About David Bentley Hart
Leaves in the Wind is devoted to all the things I have been writing about for years—World Literature; Religion, East and West; Philosophy (with a current emphasis on philosophy of mind); Theology; Metaphysics; Culture; Music; The Visual, Plastic, and Dramatic Arts, including Cinema; Baseball, including an obsessive veneration of Frank Robinson; Asian Arts, Languages, Literatures, Philosophies, and Religions; Japanese Aesthetics; Why Frank Robinson was the greatest player in the history of the game; Political Theory; Romanticism; Crab Cakes; Why there should be a national monument to Frank Robinson; The Sciences; Obscure Books; Philosophical Idealism; and so on.

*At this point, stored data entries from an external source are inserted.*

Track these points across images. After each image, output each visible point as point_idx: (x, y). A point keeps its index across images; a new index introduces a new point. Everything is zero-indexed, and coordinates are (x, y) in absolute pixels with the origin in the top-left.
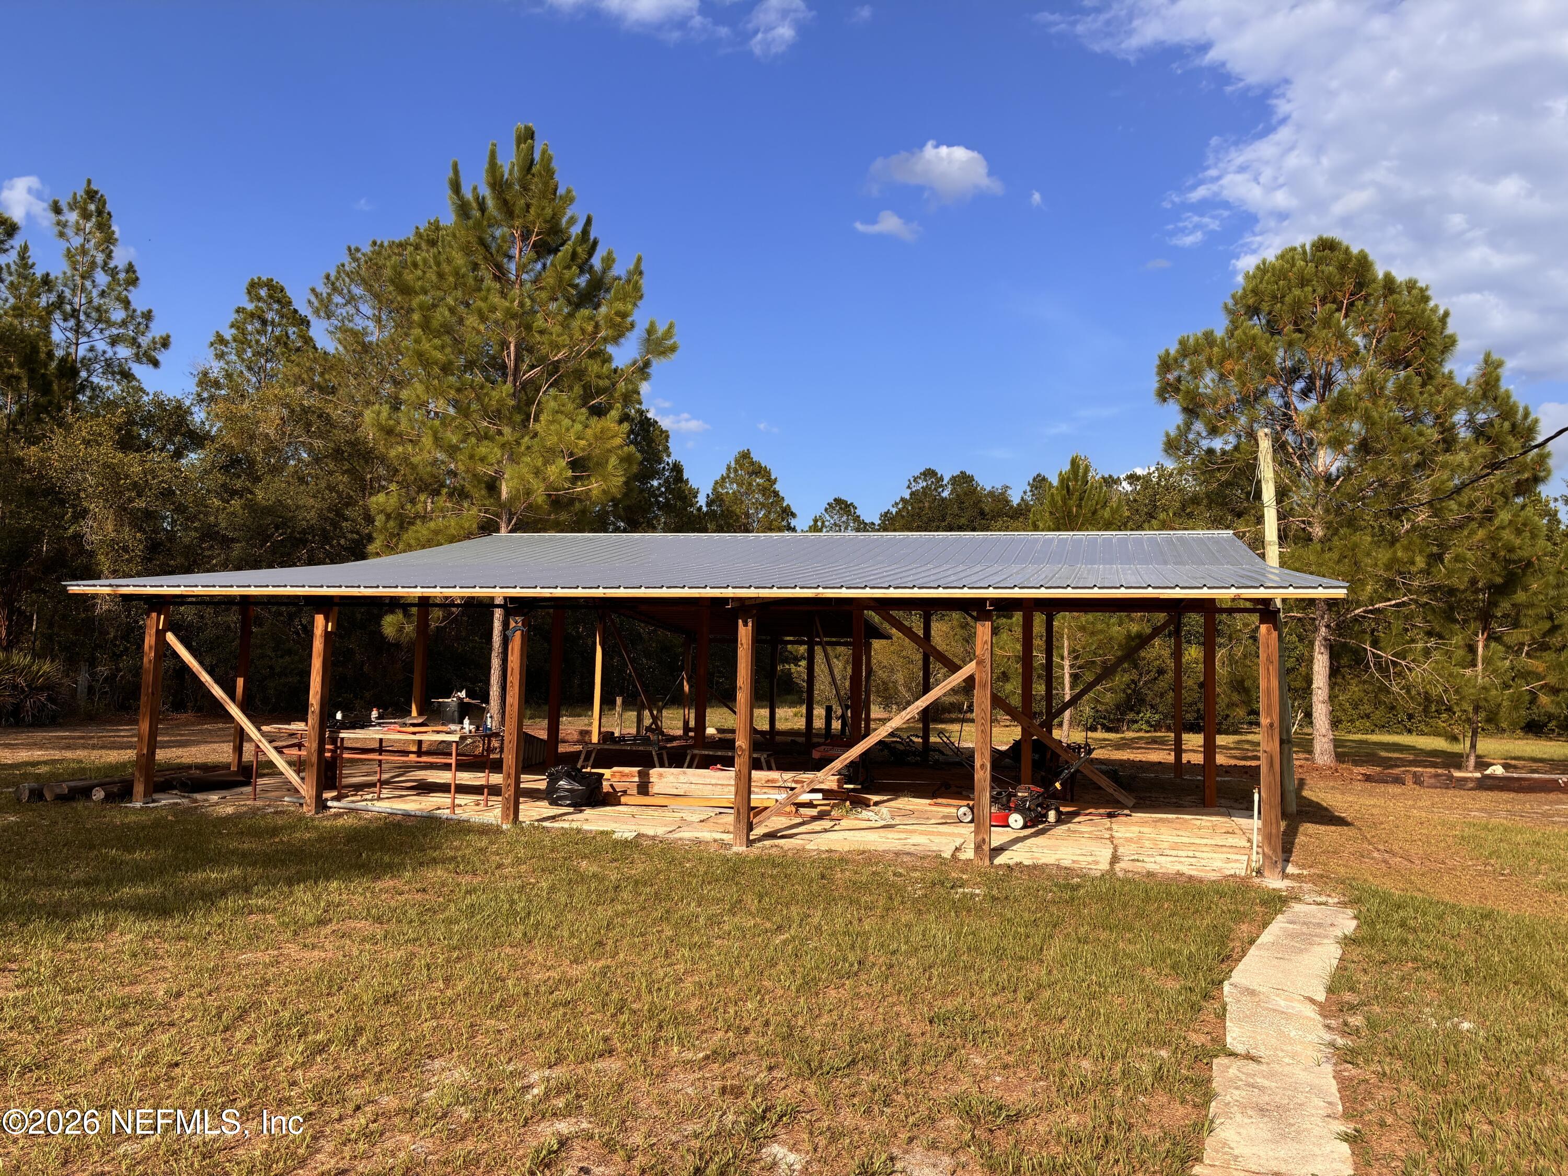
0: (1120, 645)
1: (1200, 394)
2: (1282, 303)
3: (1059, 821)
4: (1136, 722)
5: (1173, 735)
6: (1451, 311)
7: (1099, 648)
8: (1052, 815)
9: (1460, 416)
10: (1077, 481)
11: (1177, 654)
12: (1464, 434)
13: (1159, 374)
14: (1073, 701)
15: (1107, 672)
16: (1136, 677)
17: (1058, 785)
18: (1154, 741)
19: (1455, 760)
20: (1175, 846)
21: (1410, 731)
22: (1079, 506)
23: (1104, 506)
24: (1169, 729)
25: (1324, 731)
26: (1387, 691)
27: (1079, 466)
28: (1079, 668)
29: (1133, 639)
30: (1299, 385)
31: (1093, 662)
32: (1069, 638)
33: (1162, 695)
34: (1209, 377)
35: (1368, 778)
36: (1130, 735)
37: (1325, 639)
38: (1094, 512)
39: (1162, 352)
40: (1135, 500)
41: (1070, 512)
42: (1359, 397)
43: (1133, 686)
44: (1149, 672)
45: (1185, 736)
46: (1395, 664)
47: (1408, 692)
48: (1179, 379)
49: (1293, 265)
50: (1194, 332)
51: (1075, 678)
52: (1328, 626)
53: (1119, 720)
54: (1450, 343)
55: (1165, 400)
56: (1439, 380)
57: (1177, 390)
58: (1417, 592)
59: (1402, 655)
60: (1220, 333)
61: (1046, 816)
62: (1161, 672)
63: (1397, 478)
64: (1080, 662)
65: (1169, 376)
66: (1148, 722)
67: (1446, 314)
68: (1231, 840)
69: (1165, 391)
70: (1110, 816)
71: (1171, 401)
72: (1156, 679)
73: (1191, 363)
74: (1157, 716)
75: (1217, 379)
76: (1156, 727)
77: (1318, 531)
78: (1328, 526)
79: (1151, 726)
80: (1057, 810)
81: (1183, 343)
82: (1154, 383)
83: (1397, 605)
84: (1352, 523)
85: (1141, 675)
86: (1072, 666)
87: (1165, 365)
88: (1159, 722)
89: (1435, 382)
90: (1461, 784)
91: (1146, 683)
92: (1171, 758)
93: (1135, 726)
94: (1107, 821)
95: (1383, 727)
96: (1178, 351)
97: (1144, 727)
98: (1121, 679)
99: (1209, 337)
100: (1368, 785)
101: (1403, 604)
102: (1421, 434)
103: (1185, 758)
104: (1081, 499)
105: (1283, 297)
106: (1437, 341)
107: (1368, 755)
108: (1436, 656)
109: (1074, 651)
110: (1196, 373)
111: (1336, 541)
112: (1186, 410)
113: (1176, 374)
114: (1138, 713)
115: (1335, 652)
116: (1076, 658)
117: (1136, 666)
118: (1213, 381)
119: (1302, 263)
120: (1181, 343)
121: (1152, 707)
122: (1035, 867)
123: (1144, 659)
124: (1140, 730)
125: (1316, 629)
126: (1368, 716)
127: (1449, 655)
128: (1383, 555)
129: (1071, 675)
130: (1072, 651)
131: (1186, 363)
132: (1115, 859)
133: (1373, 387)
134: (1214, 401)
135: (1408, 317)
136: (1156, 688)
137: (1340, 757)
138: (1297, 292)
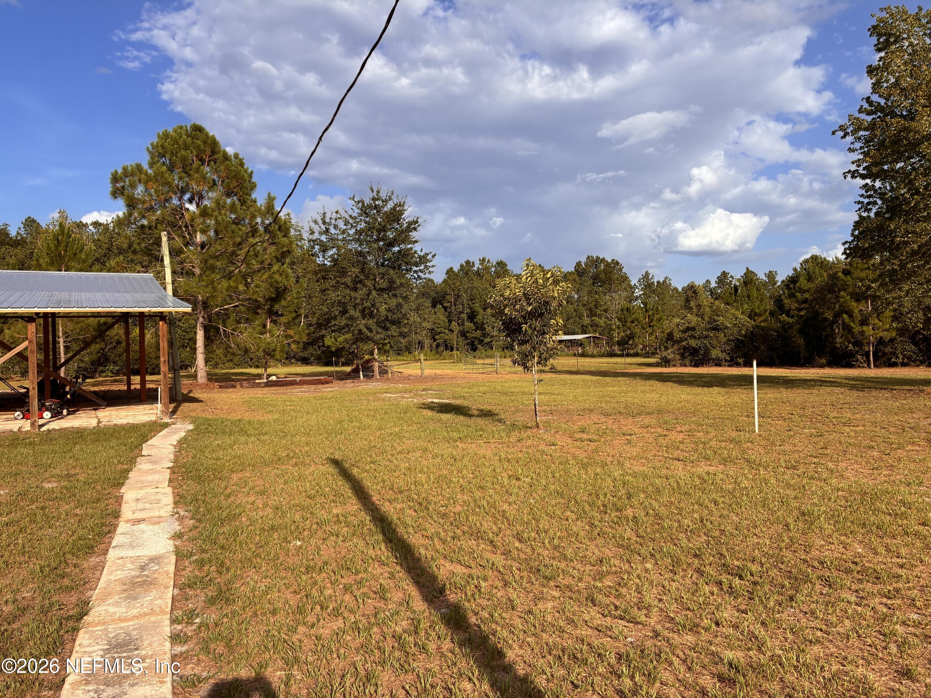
0: (94, 329)
1: (135, 198)
2: (176, 156)
3: (68, 414)
4: (104, 372)
5: (125, 377)
6: (254, 171)
7: (81, 330)
8: (65, 412)
9: (259, 220)
10: (63, 236)
11: (127, 333)
12: (261, 229)
13: (112, 183)
14: (67, 362)
15: (87, 344)
16: (104, 347)
17: (69, 396)
18: (116, 381)
19: (259, 376)
20: (127, 416)
21: (251, 367)
22: (66, 251)
23: (81, 251)
24: (124, 374)
25: (202, 367)
26: (230, 347)
27: (64, 228)
28: (69, 342)
29: (102, 325)
30: (187, 196)
31: (78, 339)
32: (62, 326)
33: (120, 356)
34: (140, 189)
35: (221, 387)
36: (101, 379)
37: (202, 323)
38: (75, 254)
39: (113, 171)
40: (99, 240)
41: (60, 254)
42: (214, 211)
43: (102, 351)
44: (111, 343)
45: (132, 377)
46: (232, 334)
47: (238, 346)
48: (123, 187)
49: (181, 137)
50: (130, 163)
51: (67, 348)
52: (203, 317)
53: (93, 372)
54: (253, 187)
55: (116, 198)
56: (249, 202)
57: (122, 194)
58: (242, 300)
59: (234, 330)
60: (145, 166)
61: (62, 413)
62: (119, 343)
63: (230, 249)
64: (69, 339)
65: (118, 185)
66: (111, 371)
67: (252, 172)
68: (151, 411)
69: (115, 194)
70: (94, 410)
71: (119, 199)
72: (115, 347)
73: (130, 181)
74: (117, 368)
75: (144, 190)
76: (117, 373)
77: (197, 271)
78: (202, 269)
79: (114, 373)
80: (67, 409)
81: (125, 169)
82: (109, 188)
83: (234, 307)
84: (213, 268)
85: (106, 345)
86: (64, 342)
87: (115, 179)
88: (118, 371)
89: (247, 205)
90: (258, 385)
91: (109, 350)
92: (125, 388)
93: (104, 374)
94: (94, 412)
95: (238, 365)
96: (122, 173)
97: (109, 374)
98: (95, 347)
99: (139, 167)
100: (220, 390)
101: (237, 306)
102: (240, 230)
103: (133, 387)
104: (67, 246)
105: (177, 153)
106: (247, 184)
107: (227, 378)
108: (249, 330)
109: (66, 333)
110: (133, 186)
111: (204, 278)
112: (128, 206)
113: (122, 184)
114: (106, 366)
115: (207, 330)
116: (67, 337)
117: (103, 340)
118: (142, 192)
119: (185, 137)
120: (123, 169)
121: (114, 362)
122: (61, 429)
123: (108, 336)
124: (107, 376)
125: (198, 319)
126: (231, 360)
127: (254, 328)
128: (225, 284)
129: (64, 347)
130: (65, 333)
131: (127, 180)
132: (99, 422)
133: (219, 206)
134: (144, 202)
135: (234, 173)
136: (116, 352)
137: (209, 380)
138: (183, 152)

As ever, I write in various forms—essays, short stories, long disquisitions, dramatic dialogues, poems, satires, conversations with Roland, or whatever else takes my fancy. I make every effort to be as diverting as possible without becoming merely facetious, and as reflective as possible without becoming merely ponderous. New material appears more or less weekly. One regular feature is devoted to great but largely unknown works of literature. This follows from an article of mine that has proved more popular than I could have anticipated, “Books from a Vanished Library,” which also served as the introduction to my collection The Dream-Child’s Progress.